Zbiegłam z gospody. Tamto towarzystwo zaczynało coraz dziwniej na mnie
patrzeć. Wolałam nie robić sobie kłopotów, przynajmniej na razie. Gdy
byłam już na obrzeżu miasteczka, zagwizdałam, wzywając do siebie
Reaver'a. Po kilku minutach stał przede mną sporych rozmiarów wilk.
Pogładziłam go po pysku, po czym pocałowałam lekko jego czoło. Szybko
wsiadłam na jego grzbiet, wydając polecenie "Leć do lasu". Takowy był
około kilometra od miejsca mojego pobytu.
Gdy upłynął pewien odstęp czasu, byliśmy już w środku lasu. Nadal
zagadką dla mnie pozostaje, jak wylądował pośród tych drzew. Myślałam o
tym, aby podróżować dalej wzdłuż rzeki, oczywiście w miarę możliwości
omijając miasta. Nie minęło wcale dużo, a ja już tęskniłam za moją
"rodziną". Mowa rzecz jasna o wszystkich ze statku pirackiego. Usiadłam
pod drzewem, opierając się o nie, zaś obok mnie ułożył się dużych
rozmiarów basior.
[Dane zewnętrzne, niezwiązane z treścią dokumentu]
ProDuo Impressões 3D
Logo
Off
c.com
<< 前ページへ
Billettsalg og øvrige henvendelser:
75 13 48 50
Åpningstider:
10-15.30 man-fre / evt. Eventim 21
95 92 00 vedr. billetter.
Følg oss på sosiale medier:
Położył swoją głowę na moich nogach, ziewnął. To był
długi dzień. Otworzyłam torbę, wyciągając z niej trochę suszonego mięsa i
dałam go Reaver'owi. Sama za to wyciągnęłam z tej torebki zioła.
Eliminowały one głód. Zaczęłam rzuć roślinę, a wszelkie oznaki chęci
jedzenia zaczęły znikać. Na mojej głowie wylądował jeden z kruków, a na
grzbiecie wilka wylądowali Red i Green. To oznaczało, że na czubku mojej
głowy siedział Yellow. Skrzeczał radośnie, przy okazji denerwując
połowę lasu. Złapałam go za dziób, uciszając go. Jeszcze ściągnie na nas
jakiegoś potwora, a tego bym nie chciała. Powoli moje oczy same zaczęły
się zamykać. Nim się obejrzałam, usnęłam.
***
Nie wiem, jak późno było, gdy zasnęłam, ale kiedy wstałam, było już koło
południa. Mogłam wziąć pod uwagę również fakt, że przez drzewa świt nie
mógł mnie obudzić. Rozciągnęłam się leniwie. To był naprawdę dobry sen.
Zaburczało mi w żołądku. Zioła przestały działać, a zapasy już mi się
skończyły. Trzeba byłoby zapolować, ale jak to zrobić z żołądkiem, który
ma zamiar to utrudniać?
***
Jako że opisy polowania są nudne to pominę je. No może poza faktem, iż w
pewnym momencie, próbując skoczyć na moją ofiarę, zaczepiłam rogami o
gałęzie i wisiałam tam, dopóki Reaver mnie nie ściągnął. W każdym razie,
po wielu godzinach nieudanych prób zdobycia pożywienia, w końcu udało
mi się złapać tłustego jelenia. Z pomocą wilka, ale ten fakt pominę.
Ups, przecież już o tym powiedziałam.